Thermoplastic composite pipe specialist Strohm and wind turbine manufacturer Siemens Gamesa will work together on developing hydrogen transfer solutions that improve a decentralised green hydrogen concept. In this concept, wind turbine generators generate green hydrogen, which is transported to shore by a subsea pipe infrastructure.
Instead of power cables, a pipe infrastructure will be installed, which can store and transfer the hydrogen. Strohm designs and manufactures thermoplastic composite pipe (TCP), which is particularly suited for carrying hydrogen offshore and subsea.
Produced at its plant in the Netherlands, the corrosion-resistant technology does not fatigue or suffer from issues associated with using steel pipe for hydrogen, such as embrittlement.

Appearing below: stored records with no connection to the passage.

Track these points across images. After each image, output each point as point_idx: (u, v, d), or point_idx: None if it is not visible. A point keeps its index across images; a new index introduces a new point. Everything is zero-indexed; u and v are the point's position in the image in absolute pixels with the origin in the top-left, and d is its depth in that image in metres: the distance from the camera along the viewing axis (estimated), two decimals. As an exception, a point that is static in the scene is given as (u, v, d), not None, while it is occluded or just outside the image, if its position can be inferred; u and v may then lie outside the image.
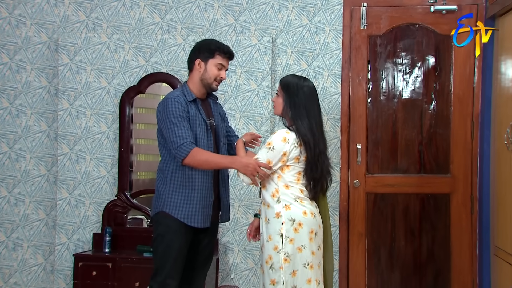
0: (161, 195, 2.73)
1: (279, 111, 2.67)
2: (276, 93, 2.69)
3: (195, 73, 2.79)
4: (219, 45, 2.79)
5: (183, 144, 2.60)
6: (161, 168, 2.77)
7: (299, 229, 2.54)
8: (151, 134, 4.29)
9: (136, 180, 4.02)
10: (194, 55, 2.80)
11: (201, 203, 2.73)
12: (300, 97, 2.61)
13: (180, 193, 2.70)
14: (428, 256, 3.77)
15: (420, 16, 3.77)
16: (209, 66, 2.76)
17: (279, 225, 2.53)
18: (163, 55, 3.90)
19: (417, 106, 3.80)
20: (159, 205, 2.74)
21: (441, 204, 3.77)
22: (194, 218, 2.72)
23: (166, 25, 3.95)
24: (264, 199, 2.62)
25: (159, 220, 2.74)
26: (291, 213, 2.55)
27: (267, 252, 2.56)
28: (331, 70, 3.83)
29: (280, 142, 2.55)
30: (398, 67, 3.82)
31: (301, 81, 2.66)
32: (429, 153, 3.79)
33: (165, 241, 2.71)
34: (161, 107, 2.70)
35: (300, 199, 2.59)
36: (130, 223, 3.95)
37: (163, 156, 2.77)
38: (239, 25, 3.90)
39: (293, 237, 2.53)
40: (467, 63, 3.74)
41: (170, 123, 2.62)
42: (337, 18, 3.83)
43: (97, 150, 3.93)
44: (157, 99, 4.23)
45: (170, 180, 2.71)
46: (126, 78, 3.92)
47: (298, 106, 2.60)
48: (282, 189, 2.58)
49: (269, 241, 2.55)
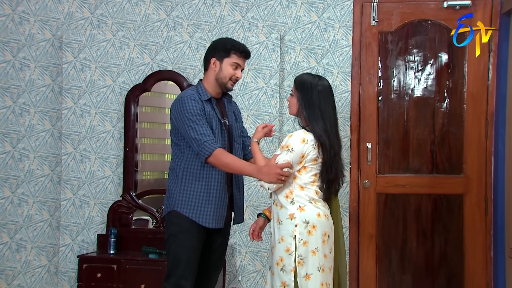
0: (172, 194, 2.72)
1: (294, 111, 2.63)
2: (291, 93, 2.65)
3: (210, 72, 2.78)
4: (234, 44, 2.77)
5: (206, 141, 2.59)
6: (173, 167, 2.76)
7: (312, 231, 2.51)
8: (157, 133, 4.29)
9: (141, 180, 4.00)
10: (209, 54, 2.79)
11: (214, 203, 2.71)
12: (314, 97, 2.56)
13: (191, 192, 2.69)
14: (441, 258, 3.72)
15: (432, 12, 3.72)
16: (224, 65, 2.75)
17: (293, 227, 2.50)
18: (169, 52, 3.87)
19: (429, 105, 3.75)
20: (171, 204, 2.72)
21: (454, 205, 3.72)
22: (206, 218, 2.70)
23: (172, 22, 3.91)
24: (277, 199, 2.58)
25: (171, 219, 2.73)
26: (305, 215, 2.51)
27: (279, 254, 2.53)
28: (340, 67, 3.79)
29: (299, 144, 2.51)
30: (410, 64, 3.77)
31: (316, 80, 2.60)
32: (441, 153, 3.73)
33: (177, 241, 2.69)
34: (176, 106, 2.69)
35: (314, 200, 2.56)
36: (135, 224, 3.92)
37: (174, 155, 2.76)
38: (246, 21, 3.86)
39: (306, 239, 2.49)
40: (481, 60, 3.68)
41: (189, 121, 2.62)
42: (347, 15, 3.79)
43: (101, 150, 3.90)
44: (163, 98, 4.23)
45: (181, 179, 2.70)
46: (131, 76, 3.89)
47: (313, 107, 2.56)
48: (296, 191, 2.55)
49: (281, 242, 2.52)
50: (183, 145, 2.71)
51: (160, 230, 3.80)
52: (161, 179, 4.23)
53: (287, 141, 2.54)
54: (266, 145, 3.75)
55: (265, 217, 2.80)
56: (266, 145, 3.75)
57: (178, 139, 2.72)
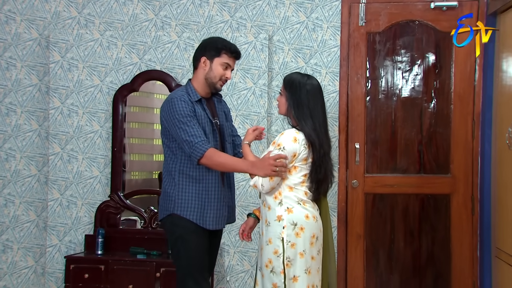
0: (170, 197, 2.70)
1: (283, 110, 2.63)
2: (280, 92, 2.65)
3: (200, 71, 2.76)
4: (226, 44, 2.76)
5: (198, 143, 2.59)
6: (168, 169, 2.74)
7: (300, 233, 2.51)
8: (145, 133, 4.30)
9: (129, 180, 4.00)
10: (199, 52, 2.77)
11: (215, 204, 2.72)
12: (303, 96, 2.56)
13: (191, 195, 2.68)
14: (428, 258, 3.76)
15: (420, 13, 3.76)
16: (214, 65, 2.74)
17: (280, 229, 2.51)
18: (157, 52, 3.89)
19: (417, 105, 3.79)
20: (170, 208, 2.70)
21: (441, 205, 3.76)
22: (207, 220, 2.70)
23: (160, 21, 3.93)
24: (265, 200, 2.59)
25: (173, 221, 2.70)
26: (293, 217, 2.52)
27: (267, 256, 2.54)
28: (329, 68, 3.82)
29: (290, 143, 2.51)
30: (398, 65, 3.81)
31: (304, 79, 2.60)
32: (429, 153, 3.78)
33: (187, 241, 2.68)
34: (166, 107, 2.67)
35: (303, 201, 2.56)
36: (123, 224, 3.92)
37: (168, 157, 2.75)
38: (235, 21, 3.88)
39: (294, 241, 2.50)
40: (468, 61, 3.73)
41: (180, 123, 2.61)
42: (335, 15, 3.82)
43: (89, 150, 3.91)
44: (151, 98, 4.23)
45: (178, 182, 2.69)
46: (119, 76, 3.90)
47: (302, 106, 2.56)
48: (285, 192, 2.55)
49: (269, 244, 2.53)
50: (174, 147, 2.70)
51: (148, 231, 3.81)
52: (149, 179, 4.24)
53: (278, 139, 2.54)
54: (254, 145, 3.78)
55: (255, 217, 2.81)
56: (254, 145, 3.78)
57: (170, 140, 2.71)
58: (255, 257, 3.78)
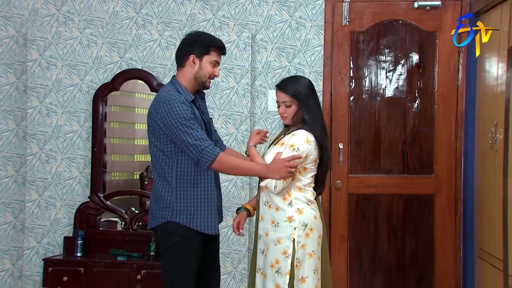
0: (168, 204, 2.61)
1: (291, 119, 2.65)
2: (286, 105, 2.63)
3: (188, 70, 2.67)
4: (213, 40, 2.70)
5: (207, 147, 2.52)
6: (162, 175, 2.63)
7: (310, 234, 2.55)
8: (126, 133, 4.27)
9: (110, 181, 3.98)
10: (187, 50, 2.67)
11: (214, 208, 2.66)
12: (312, 99, 2.64)
13: (190, 200, 2.61)
14: (412, 258, 3.78)
15: (403, 12, 3.77)
16: (204, 63, 2.66)
17: (291, 230, 2.53)
18: (138, 51, 3.85)
19: (401, 105, 3.80)
20: (167, 215, 2.61)
21: (424, 205, 3.78)
22: (208, 225, 2.63)
23: (141, 19, 3.89)
24: (272, 201, 2.59)
25: (171, 229, 2.61)
26: (303, 218, 2.55)
27: (274, 256, 2.54)
28: (312, 67, 3.82)
29: (304, 144, 2.55)
30: (381, 64, 3.82)
31: (305, 81, 2.68)
32: (412, 153, 3.79)
33: (181, 250, 2.61)
34: (164, 109, 2.54)
35: (311, 202, 2.60)
36: (103, 225, 3.89)
37: (162, 161, 2.62)
38: (217, 20, 3.86)
39: (304, 242, 2.53)
40: (451, 61, 3.75)
41: (184, 126, 2.51)
42: (318, 14, 3.81)
43: (68, 150, 3.86)
44: (132, 97, 4.21)
45: (176, 187, 2.61)
46: (99, 75, 3.86)
47: (314, 109, 2.63)
48: (295, 193, 2.58)
49: (277, 244, 2.54)
50: (170, 150, 2.59)
51: (129, 232, 3.78)
52: (131, 180, 4.22)
53: (290, 140, 2.57)
54: (237, 146, 3.76)
55: (247, 210, 2.79)
56: (237, 146, 3.76)
57: (163, 144, 2.60)
58: (238, 259, 3.76)
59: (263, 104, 3.83)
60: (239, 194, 3.76)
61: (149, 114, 2.63)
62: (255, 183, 3.81)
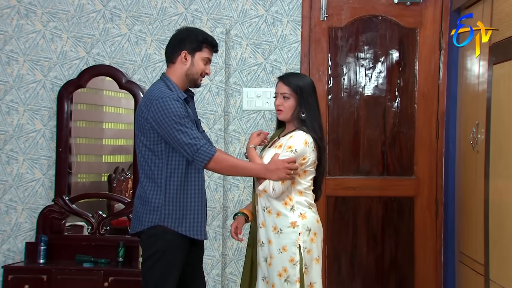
0: (156, 207, 2.55)
1: (289, 115, 2.62)
2: (284, 96, 2.61)
3: (179, 66, 2.63)
4: (207, 37, 2.66)
5: (203, 146, 2.49)
6: (150, 176, 2.57)
7: (314, 239, 2.55)
8: (93, 133, 4.18)
9: (75, 183, 3.89)
10: (178, 45, 2.63)
11: (205, 211, 2.64)
12: (313, 98, 2.63)
13: (180, 203, 2.56)
14: (391, 263, 3.75)
15: (383, 8, 3.73)
16: (196, 59, 2.62)
17: (296, 236, 2.51)
18: (106, 46, 3.75)
19: (380, 104, 3.77)
20: (154, 219, 2.54)
21: (404, 208, 3.75)
22: (198, 229, 2.59)
23: (109, 13, 3.79)
24: (272, 206, 2.56)
25: (157, 234, 2.54)
26: (307, 222, 2.54)
27: (281, 264, 2.51)
28: (289, 64, 3.76)
29: (302, 145, 2.53)
30: (360, 61, 3.78)
31: (309, 79, 2.69)
32: (392, 154, 3.76)
33: (166, 258, 2.55)
34: (156, 107, 2.49)
35: (312, 205, 2.60)
36: (68, 230, 3.79)
37: (150, 161, 2.57)
38: (189, 14, 3.78)
39: (310, 247, 2.53)
40: (432, 58, 3.73)
41: (178, 124, 2.48)
42: (295, 9, 3.76)
43: (31, 150, 3.74)
44: (100, 94, 4.12)
45: (165, 189, 2.55)
46: (64, 71, 3.75)
47: (314, 108, 2.62)
48: (296, 197, 2.56)
49: (283, 252, 2.51)
50: (160, 150, 2.55)
51: (96, 237, 3.69)
52: (98, 182, 4.13)
53: (288, 142, 2.54)
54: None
55: (245, 215, 2.74)
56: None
57: (154, 143, 2.55)
58: (211, 265, 3.69)
59: (238, 103, 3.76)
60: (213, 197, 3.68)
61: (139, 112, 2.58)
62: (229, 185, 3.74)
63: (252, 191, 2.75)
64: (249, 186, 3.67)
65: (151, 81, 3.74)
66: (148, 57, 3.75)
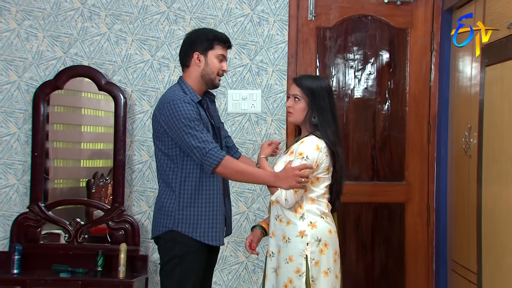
0: (170, 212, 2.60)
1: (300, 117, 2.60)
2: (296, 98, 2.59)
3: (194, 69, 2.67)
4: (217, 34, 2.71)
5: (212, 149, 2.50)
6: (166, 180, 2.64)
7: (324, 250, 2.51)
8: (71, 136, 4.12)
9: (52, 189, 3.84)
10: (189, 48, 2.68)
11: (219, 217, 2.64)
12: (327, 100, 2.59)
13: (194, 208, 2.59)
14: (381, 271, 3.72)
15: (373, 7, 3.71)
16: (209, 58, 2.66)
17: (303, 245, 2.48)
18: (85, 45, 3.71)
19: (370, 107, 3.75)
20: (168, 224, 2.60)
21: (395, 215, 3.74)
22: (213, 235, 2.61)
23: (87, 11, 3.74)
24: (283, 215, 2.54)
25: (175, 238, 2.59)
26: (317, 232, 2.50)
27: (287, 275, 2.49)
28: (275, 65, 3.73)
29: (313, 151, 2.50)
30: (349, 63, 3.76)
31: (324, 82, 2.66)
32: (382, 159, 3.74)
33: (184, 263, 2.58)
34: (168, 110, 2.55)
35: (325, 215, 2.55)
36: (44, 239, 3.73)
37: (166, 166, 2.63)
38: (172, 13, 3.74)
39: (318, 259, 2.49)
40: (423, 60, 3.71)
41: (188, 127, 2.51)
42: (282, 8, 3.73)
43: (4, 155, 3.69)
44: (78, 96, 4.07)
45: (179, 194, 2.60)
46: (40, 72, 3.70)
47: (326, 111, 2.58)
48: (307, 205, 2.53)
49: (289, 262, 2.49)
50: (175, 154, 2.59)
51: (74, 246, 3.64)
52: (76, 188, 4.08)
53: (299, 148, 2.51)
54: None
55: (262, 228, 2.72)
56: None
57: (168, 147, 2.60)
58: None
59: (223, 105, 3.72)
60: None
61: (154, 116, 2.65)
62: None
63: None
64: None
65: (132, 83, 3.71)
66: (129, 58, 3.71)
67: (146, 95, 3.72)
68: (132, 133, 3.71)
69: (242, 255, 3.73)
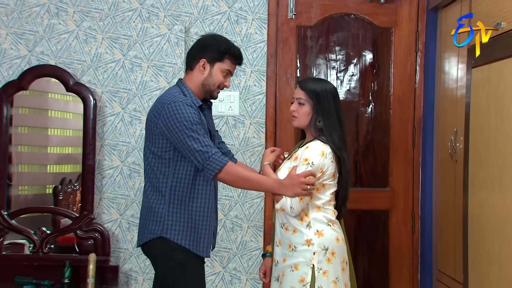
0: (159, 216, 2.59)
1: (305, 122, 2.60)
2: (300, 102, 2.59)
3: (197, 75, 2.67)
4: (230, 47, 2.67)
5: (214, 154, 2.50)
6: (155, 185, 2.62)
7: (332, 259, 2.50)
8: (37, 140, 4.04)
9: (16, 196, 3.74)
10: (198, 52, 2.67)
11: (209, 225, 2.63)
12: (332, 104, 2.59)
13: (181, 215, 2.59)
14: (365, 281, 3.72)
15: (355, 6, 3.72)
16: (215, 70, 2.65)
17: (310, 255, 2.48)
18: (51, 44, 3.63)
19: (353, 109, 3.76)
20: (157, 230, 2.59)
21: (379, 222, 3.75)
22: (200, 245, 2.61)
23: (54, 7, 3.67)
24: (288, 223, 2.54)
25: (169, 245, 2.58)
26: (324, 241, 2.49)
27: (290, 283, 2.50)
28: (254, 66, 3.71)
29: (319, 157, 2.49)
30: (331, 63, 3.76)
31: (329, 85, 2.65)
32: (366, 164, 3.75)
33: (189, 268, 2.59)
34: (168, 112, 2.53)
35: (332, 222, 2.55)
36: (7, 249, 3.63)
37: (156, 170, 2.62)
38: (145, 10, 3.69)
39: (326, 269, 2.48)
40: (408, 61, 3.73)
41: (190, 130, 2.50)
42: (261, 5, 3.71)
43: (-35, 160, 3.59)
44: (45, 97, 4.00)
45: (169, 199, 2.59)
46: (3, 71, 3.61)
47: (332, 115, 2.57)
48: (313, 213, 2.53)
49: (294, 271, 2.49)
50: (168, 157, 2.58)
51: (39, 256, 3.55)
52: (42, 195, 4.00)
53: (304, 154, 2.50)
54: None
55: (271, 255, 2.72)
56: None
57: (162, 150, 2.58)
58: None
59: (198, 107, 3.68)
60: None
61: (149, 117, 2.63)
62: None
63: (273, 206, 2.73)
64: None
65: (102, 83, 3.64)
66: (99, 57, 3.65)
67: (117, 96, 3.65)
68: (102, 137, 3.64)
69: (219, 266, 3.69)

Manufactured in long spoolable lengths and flexible in nature, the pipe can be pulled directly into the wind turbine generator, quickly and cost effectively building an offshore wind farm infrastructure.
TCP does not require any maintenance and is suitable for over thirty years in operation, lowering the levelised cost of electricity (LCOE) to a minimum and enabling the decentralised concept solution.
Electrolyser in wind turbine
Siemens Gamesa has already taken significant steps in developing the basis for a decentralised offshore solution that fully integrates an electrolyser into an offshore wind turbine, with clear benefits and value-add potential such as capex reduction, increase of system efficiency, and increase of wind farm uptime.
‘At Siemens Gamesa, we believe in the potential of green hydrogen and have been working on the decentralised concept for some years,’ says Finn Daugaard Madsen, innovation manager Power to X at Siemens Gamesa. ‘Strohm has supported us through several case studies, identifying the solutions that can be readily used which complement our own systems. This partnership will assist us to innovate together in an open format, accelerating the availability of green hydrogen.’
Green hydrogen is hydrogen that is generated entirely by renewable energy. Green hydrogen has significantly lower carbon emissions than grey hydrogen, which is produced by steam reforming of natural gas and represents 95 per cent of the market.